Максим. Зачем он добавился? В одной школе учимся, ответили Кристине, ясно же. Она только успевала удалять назойливых малолеток из классов помладше. Сначала подтверждаешь заявку (в одной школе учимся, я тебя видел[а] сегодня на перемене мм, класс), чтобы не показаться грубой, выжидаешь пару недель и удаляешь, как бы незаметно и недемонстративно.
Как дела?
Но этот был другой. Во-первых, на два класса старше, в одиннадцатом учился. Во-вторых, зашел чуть дальше обычного. Но тоже не редкость.
Нормально
Что делаешь?
Читаю
Мм)
Что было не очень далеко от правды сантиметрах в пятнадцати от нее. На таком расстоянии от Крис лежала «Смерть дело одинокое», сегодня еще не тронутая. Пришла из школы, легла и залипла в телефоне. Но: читаю чтобы этот Максим деликатно отъехал (все же так отвечают). Так и вышло, написал, что не будет отвлекать.
И слава богу. Не до парней. Еще не до конца остыли и перестали дымиться сгоревшие поленья отношений.
Был красивый парень, встречал после школы. Иногда цветы, иногда поехали в кафе, давай свожу тебя в кино.
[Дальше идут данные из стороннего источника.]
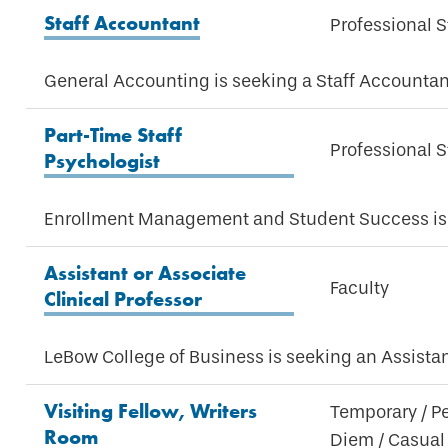
Staff Accountant
Professional S
General Accounting is seeking a Staff Accountan
Part-Time Staff
Professional S
Psychologist
Enrollment Management and Student Success is s
Assistant or Associate
Faculty
Clinical Professor
LeBow College of Business is seeking an Assistan
Visiting Fellow, Writers
Temporary / P
Room
Diem / Casual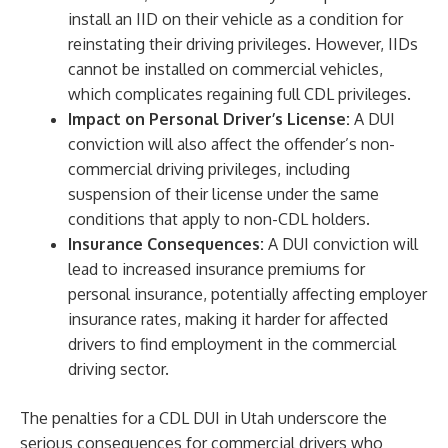
install an IID on their vehicle as a condition for
reinstating their driving privileges. However, IIDs
cannot be installed on commercial vehicles,
which complicates regaining full CDL privileges.
Impact on Personal Driver’s License:
A DUI
conviction will also affect the offender’s non-
commercial driving privileges, including
suspension of their license under the same
conditions that apply to non-CDL holders.
Insurance Consequences:
A DUI conviction will
lead to increased insurance premiums for
personal insurance, potentially affecting employer
insurance rates, making it harder for affected
drivers to find employment in the commercial
driving sector.
The penalties for a CDL DUI in Utah underscore the
serious consequences for commercial drivers who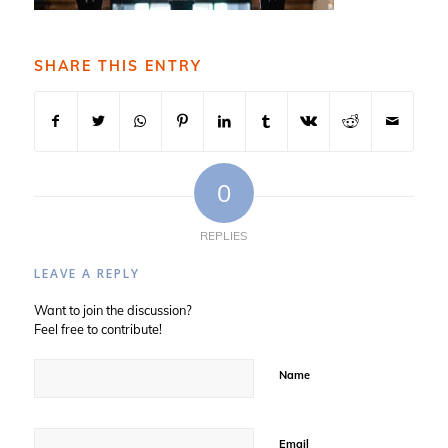
SHARE THIS ENTRY
0
REPLIES
LEAVE A REPLY
Want to join the discussion?
Feel free to contribute!
Name
Email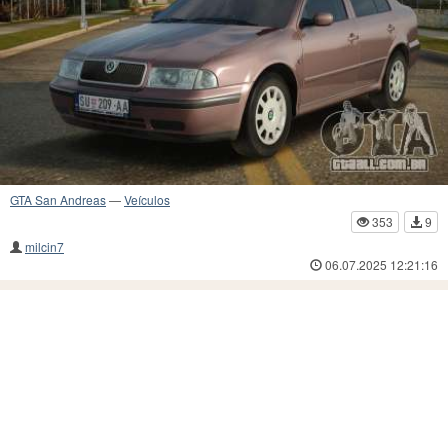
GTA San Andreas
—
Veículos
353
9
milcin7
06.07.2025 12:21:16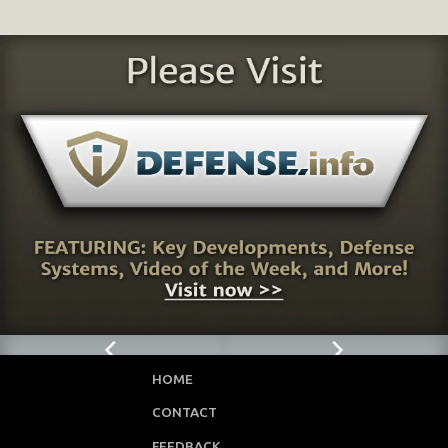
HOME
CONTACT
FEEDBACK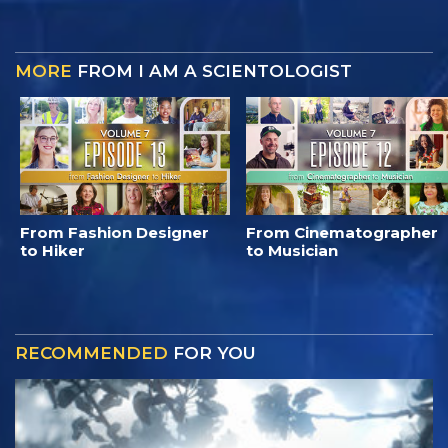
MORE
FROM I AM A SCIENTOLOGIST
From Fashion Designer
From Cinematographer
to Hiker
to Musician
RECOMMENDED
FOR YOU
В школе даже поднялся Кристинин статус, до этого (равно как и после) донельзя низкий. Единственная подруга-одноклассница и редкие приятельницы-однокашницы, казалось, были за нее рады.
А потом случился Новый год, гремел хитрыми фейерверками, блестел в глазах каждого соседа в доме и каждого далекого родственника, который приехал на праздник. На нем сидела и Крис, скучающая, набитая обидой, надутая злобой кольни, и со свистом вырвется темный, порченый воздух, ведь ее на новогоднюю ночь с компанией не отпустили. А компания эта сняла коттедж, и там был он и еще много знакомых. Вообще там были все, а Крис была здесь, дома, слушала пьяных, мерзких, счастливых родственников, то есть была одна.